Question

A 10V Battery with internal resistance 1Ω and a 15V battery with internal resistance 0.6Ω are connected in parallel to a voltmeter. What is the closest reading in the voltmeter from the given options?

(A) 11.9V
(B) 13.1V
(C) 24.5V
(D) 12.5V

Answer 1

Hint: Use the Kirchhoff’s voltage law in the circuit to get the required voltage of the voltmeter.
Kirchhoff’s Voltage Law (KVL) is Kirchhoff’s second law that deals with the conservation of energy around a closed circuit path.
This voltage law states that for a closed loop series path the algebraic sum of all the voltages around any closed loop in a circuit is equal to zero.
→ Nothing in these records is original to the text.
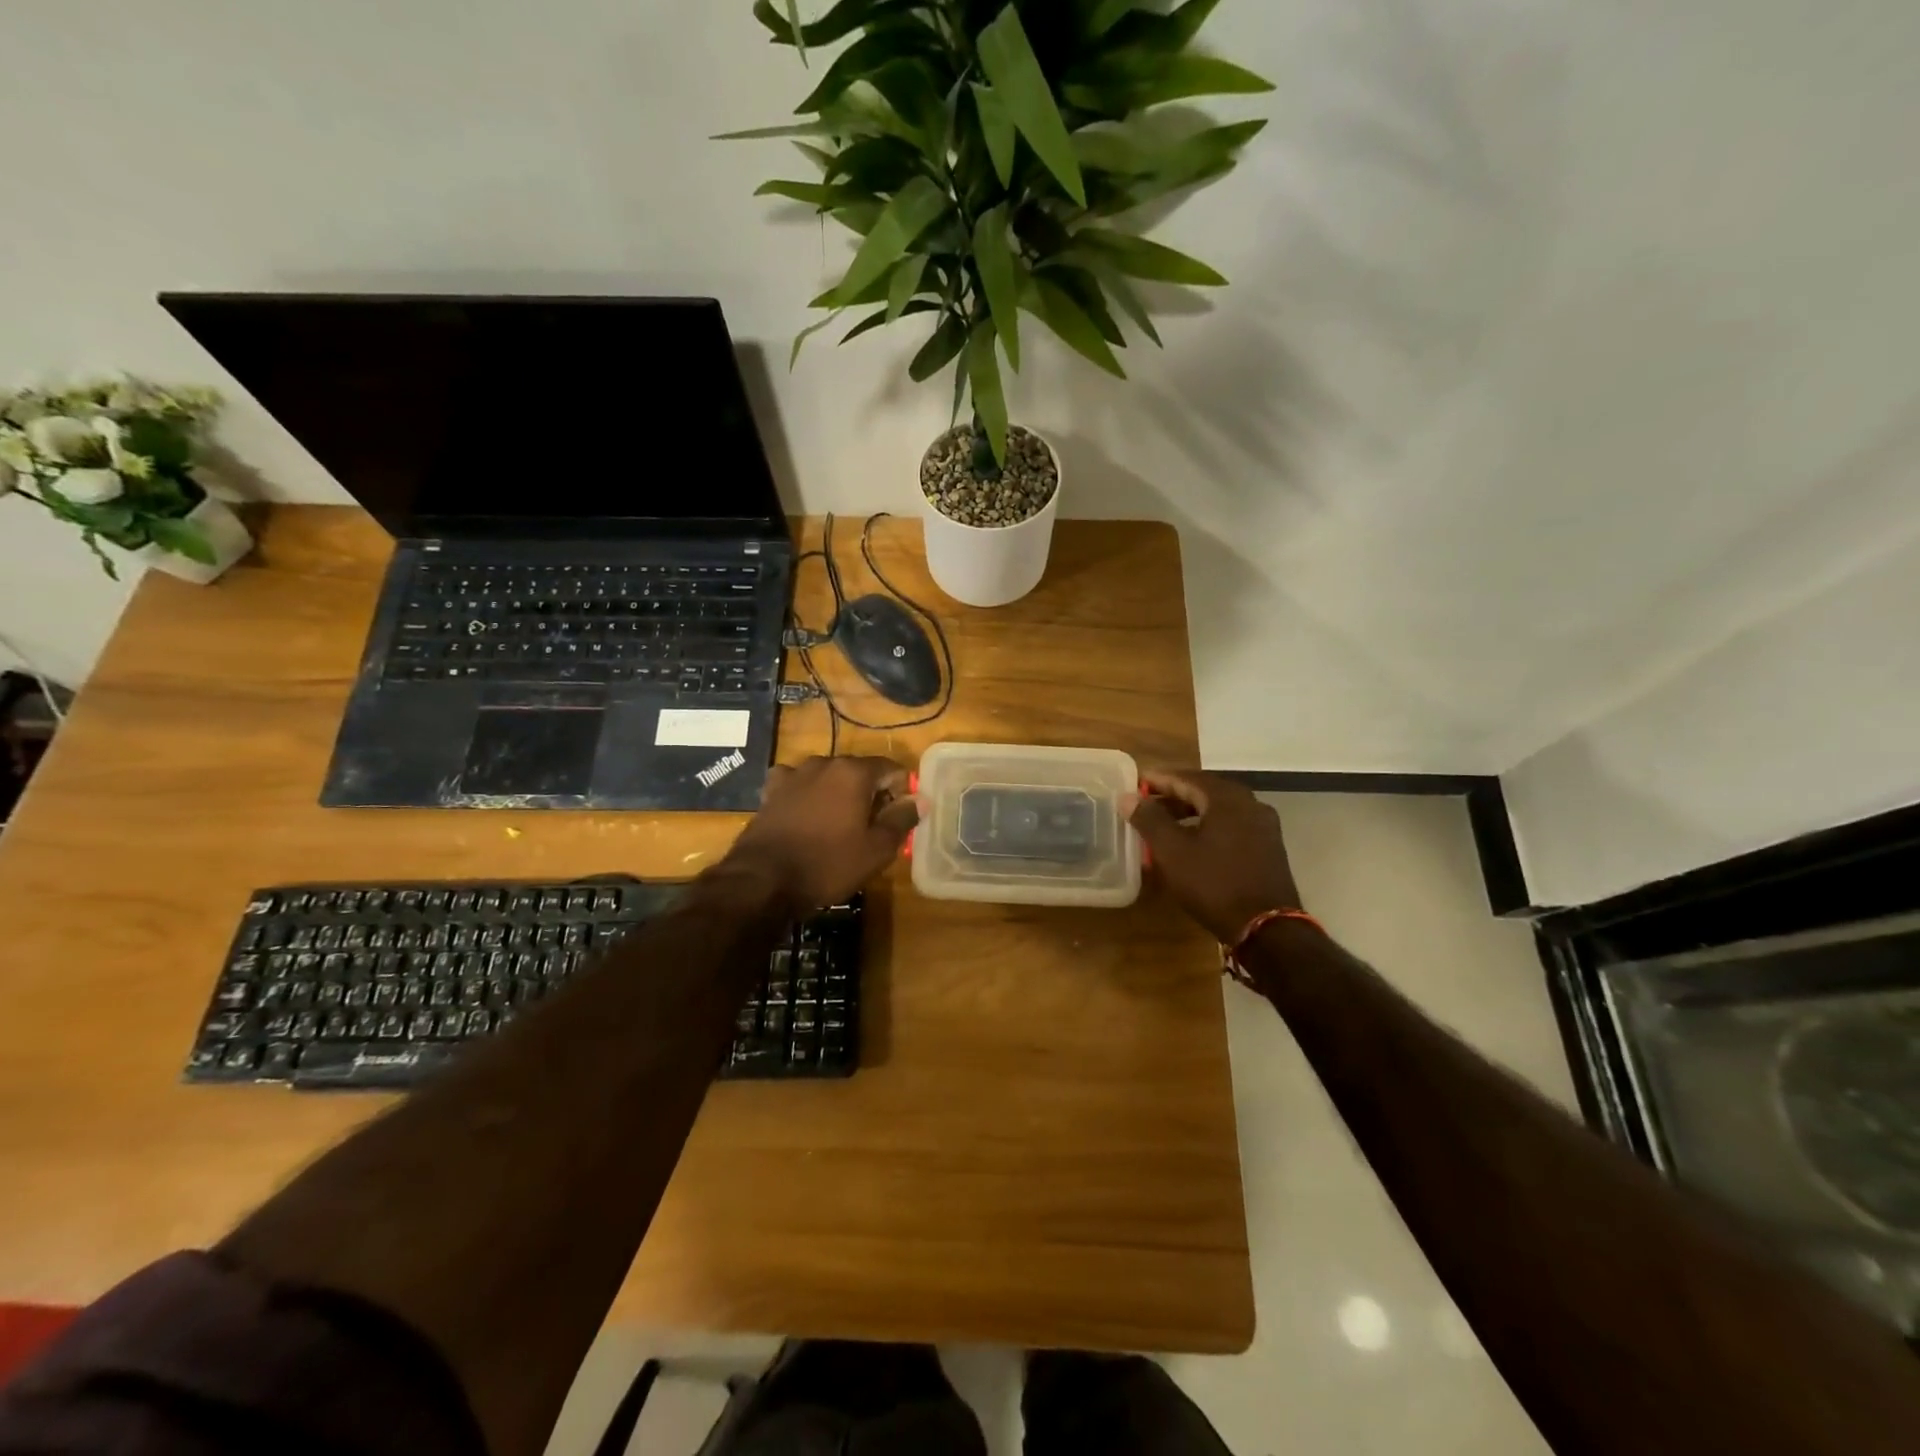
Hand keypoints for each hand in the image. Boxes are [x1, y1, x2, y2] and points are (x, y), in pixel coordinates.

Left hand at [722, 755, 918, 912]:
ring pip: (829, 778)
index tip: (898, 819)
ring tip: (838, 826)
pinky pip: (799, 786)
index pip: (892, 769)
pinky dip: (808, 797)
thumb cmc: (828, 864)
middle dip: (870, 794)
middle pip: (859, 772)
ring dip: (838, 795)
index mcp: (854, 772)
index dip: (901, 792)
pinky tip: (806, 817)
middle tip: (872, 828)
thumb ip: (902, 819)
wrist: (763, 880)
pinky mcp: (771, 790)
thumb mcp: (876, 849)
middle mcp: (824, 763)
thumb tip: (921, 799)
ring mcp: (794, 774)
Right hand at [1126, 769, 1303, 942]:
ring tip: (1165, 826)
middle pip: (1205, 791)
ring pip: (1219, 810)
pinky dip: (1208, 827)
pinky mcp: (1268, 848)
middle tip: (1147, 804)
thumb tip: (1128, 797)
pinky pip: (1232, 826)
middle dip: (1174, 796)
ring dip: (1190, 813)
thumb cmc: (1214, 884)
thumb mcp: (1172, 851)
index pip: (1186, 778)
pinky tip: (1193, 844)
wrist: (1267, 928)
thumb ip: (1149, 819)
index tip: (1136, 783)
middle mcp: (1250, 804)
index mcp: (1227, 798)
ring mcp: (1264, 826)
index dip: (1158, 779)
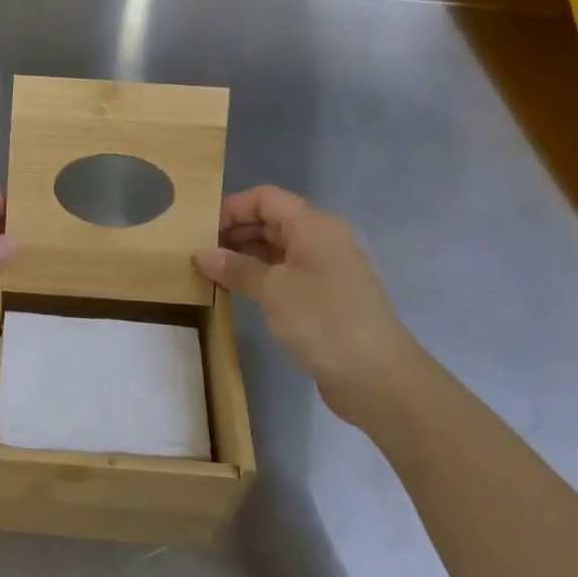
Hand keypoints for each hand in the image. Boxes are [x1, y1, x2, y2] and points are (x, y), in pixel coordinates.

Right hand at [193, 186, 423, 421]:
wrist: (379, 378)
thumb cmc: (324, 321)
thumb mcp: (273, 291)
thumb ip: (235, 268)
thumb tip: (202, 253)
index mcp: (314, 226)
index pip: (266, 198)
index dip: (232, 207)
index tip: (200, 229)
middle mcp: (322, 240)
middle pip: (271, 221)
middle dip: (234, 232)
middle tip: (198, 251)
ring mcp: (325, 270)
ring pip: (277, 249)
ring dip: (244, 256)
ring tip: (210, 270)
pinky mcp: (325, 297)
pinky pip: (286, 273)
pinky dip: (260, 276)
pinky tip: (237, 290)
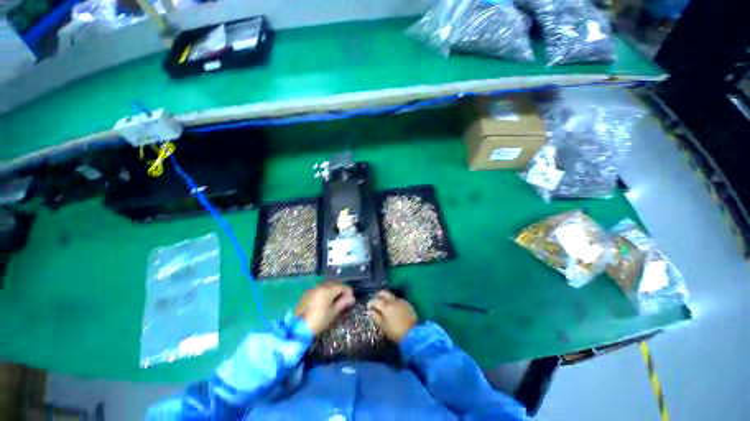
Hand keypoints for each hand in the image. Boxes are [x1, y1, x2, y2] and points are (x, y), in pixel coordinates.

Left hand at [295, 281, 354, 335]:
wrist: (297, 328)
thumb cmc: (319, 320)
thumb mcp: (333, 313)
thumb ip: (343, 303)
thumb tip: (351, 298)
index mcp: (328, 290)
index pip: (342, 286)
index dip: (349, 292)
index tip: (352, 299)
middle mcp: (320, 286)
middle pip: (334, 284)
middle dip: (341, 290)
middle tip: (345, 299)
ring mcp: (313, 289)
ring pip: (326, 286)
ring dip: (333, 290)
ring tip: (336, 300)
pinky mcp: (307, 294)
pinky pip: (319, 289)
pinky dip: (325, 292)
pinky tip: (325, 301)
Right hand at [367, 290, 416, 342]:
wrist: (414, 334)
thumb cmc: (396, 332)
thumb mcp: (384, 327)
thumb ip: (376, 317)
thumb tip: (370, 311)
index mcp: (386, 306)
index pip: (375, 300)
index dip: (370, 303)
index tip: (368, 307)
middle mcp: (393, 301)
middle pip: (384, 292)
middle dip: (378, 295)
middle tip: (376, 302)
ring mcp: (401, 301)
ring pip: (391, 296)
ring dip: (386, 299)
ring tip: (385, 306)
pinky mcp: (407, 303)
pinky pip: (398, 300)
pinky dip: (394, 302)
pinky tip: (394, 309)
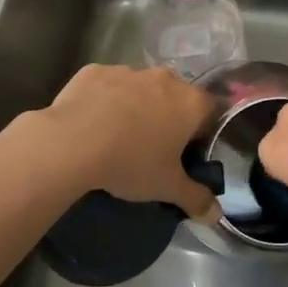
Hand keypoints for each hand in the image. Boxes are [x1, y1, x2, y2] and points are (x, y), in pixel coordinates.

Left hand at [43, 64, 217, 218]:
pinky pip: (108, 85)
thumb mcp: (167, 188)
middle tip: (153, 147)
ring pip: (141, 88)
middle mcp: (165, 79)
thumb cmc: (131, 163)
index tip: (186, 153)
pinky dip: (105, 100)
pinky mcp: (95, 71)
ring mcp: (129, 71)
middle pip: (176, 96)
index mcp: (191, 102)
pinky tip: (92, 123)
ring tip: (118, 137)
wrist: (71, 143)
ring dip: (136, 106)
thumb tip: (216, 216)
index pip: (211, 112)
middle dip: (168, 117)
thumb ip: (196, 199)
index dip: (201, 133)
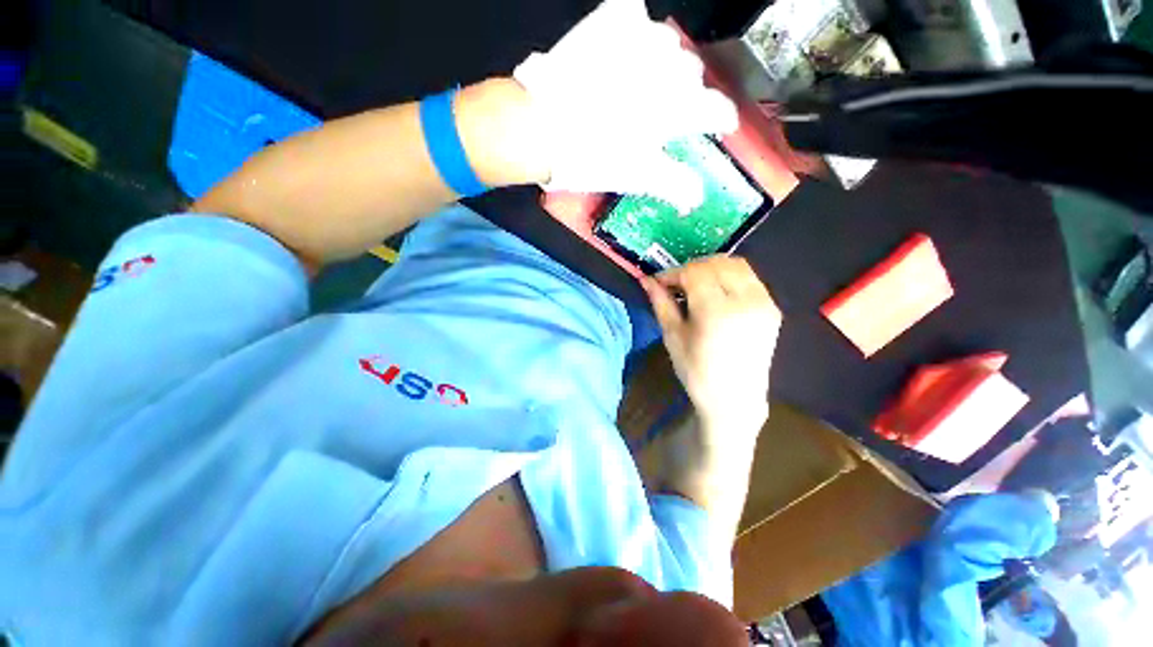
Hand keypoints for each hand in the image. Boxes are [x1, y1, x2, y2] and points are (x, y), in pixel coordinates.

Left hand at [513, 0, 738, 211]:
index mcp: (677, 108)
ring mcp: (640, 38)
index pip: (716, 109)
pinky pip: (633, 14)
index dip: (720, 119)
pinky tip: (622, 52)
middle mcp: (668, 67)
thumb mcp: (636, 177)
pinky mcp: (611, 19)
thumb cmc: (591, 157)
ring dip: (660, 65)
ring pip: (668, 47)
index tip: (719, 125)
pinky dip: (632, 32)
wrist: (540, 127)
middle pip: (692, 77)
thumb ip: (673, 184)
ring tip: (640, 84)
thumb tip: (695, 198)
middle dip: (683, 96)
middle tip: (662, 113)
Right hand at [642, 257, 779, 434]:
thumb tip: (646, 280)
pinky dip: (729, 276)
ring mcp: (764, 303)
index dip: (673, 273)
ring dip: (712, 267)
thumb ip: (661, 303)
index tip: (660, 282)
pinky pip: (750, 278)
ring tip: (696, 284)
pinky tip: (717, 292)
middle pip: (716, 263)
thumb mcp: (673, 336)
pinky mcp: (773, 308)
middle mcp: (745, 301)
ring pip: (736, 264)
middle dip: (691, 268)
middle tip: (676, 284)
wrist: (734, 400)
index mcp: (716, 312)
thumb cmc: (697, 372)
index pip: (694, 272)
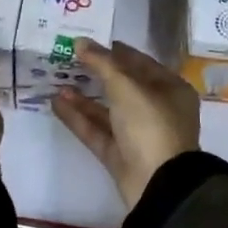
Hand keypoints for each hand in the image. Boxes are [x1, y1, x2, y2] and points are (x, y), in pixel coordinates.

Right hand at [52, 40, 200, 210]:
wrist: (158, 185)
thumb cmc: (150, 125)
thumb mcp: (126, 87)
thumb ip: (102, 63)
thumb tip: (80, 41)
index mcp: (170, 89)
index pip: (140, 63)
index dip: (114, 51)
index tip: (88, 43)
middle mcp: (156, 110)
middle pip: (122, 86)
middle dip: (96, 73)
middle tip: (68, 59)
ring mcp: (137, 135)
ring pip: (107, 110)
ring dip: (83, 97)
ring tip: (57, 81)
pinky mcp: (120, 155)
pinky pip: (97, 130)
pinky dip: (78, 117)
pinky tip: (57, 103)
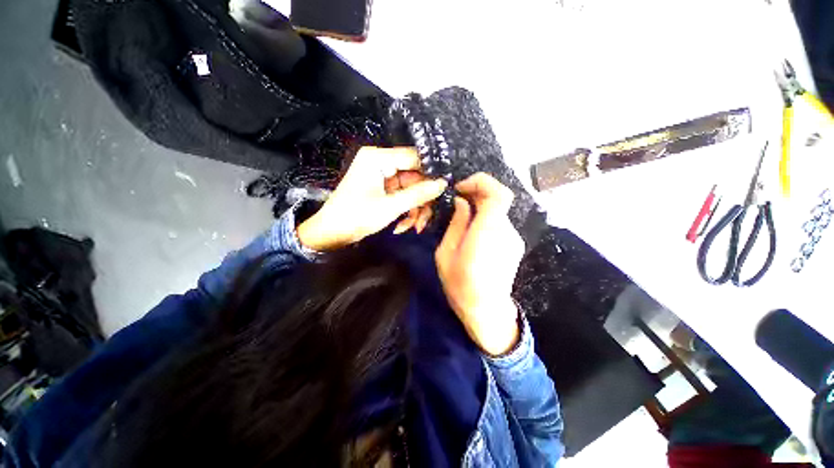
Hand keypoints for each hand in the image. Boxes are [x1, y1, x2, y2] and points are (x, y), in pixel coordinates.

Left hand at [297, 147, 447, 250]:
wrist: (331, 234)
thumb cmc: (356, 217)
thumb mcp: (390, 207)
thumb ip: (418, 194)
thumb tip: (443, 183)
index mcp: (378, 158)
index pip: (414, 157)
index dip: (431, 172)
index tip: (446, 187)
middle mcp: (381, 162)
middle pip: (414, 176)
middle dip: (422, 199)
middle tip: (428, 218)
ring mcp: (382, 177)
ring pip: (411, 189)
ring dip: (415, 209)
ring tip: (415, 227)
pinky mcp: (383, 189)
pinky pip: (402, 196)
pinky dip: (406, 211)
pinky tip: (403, 226)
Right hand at [435, 173, 523, 355]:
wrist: (486, 312)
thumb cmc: (460, 285)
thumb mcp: (446, 253)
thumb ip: (456, 224)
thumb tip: (462, 203)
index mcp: (488, 232)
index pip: (498, 193)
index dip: (481, 182)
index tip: (461, 188)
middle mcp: (506, 231)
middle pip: (498, 199)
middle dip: (477, 193)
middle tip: (458, 200)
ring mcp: (514, 239)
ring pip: (498, 212)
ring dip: (480, 208)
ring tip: (462, 220)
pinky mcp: (515, 245)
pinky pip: (499, 224)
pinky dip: (486, 220)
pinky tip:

This is because a circuit loop is a closed conducting path so no energy is lost.
In other words the algebraic sum of all the potential differences around the loop must be equal to zero as:
 $ \sum{V}=0 $

Complete step by step answer:

Using Kirchhoff’s Voltage Law in the given circuit we get:
 $ \begin{align}
 &\Rightarrow 15-10-1\cdot i-0.6\cdot i=0 \\
 &\Rightarrow 5-1.6\cdot i=0 \\
 &\Rightarrow 1.6\cdot i=5 \\
 &\Rightarrow i=\dfrac{5}{1.6} \\
 &\Rightarrow i=3.125A \\
\end{align} $
Here the voltmeter reading is given by the potential difference across the lower circuit with 15V battery. So again applying the Kirchhoff’s Voltage Law here we get:
 $ \begin{align}
 &\Rightarrow \Delta V=15-0.6i \\
 &\Rightarrow15-0.6\times 3.125 \\
 &\Rightarrow15-1.875 \\
 &\Rightarrow \Delta V=13.125V \\
\end{align} $
Hence the closest value of the voltmeter reading in the options is (B) 13.1V.

Note:
While applying the KVL, always use the correct sign of conventions for the voltage of each resistor to avoid mistakes. The term “algebraic sum” in the voltage law means to take into account the polarities and signs of the sources and voltage drops around the loop.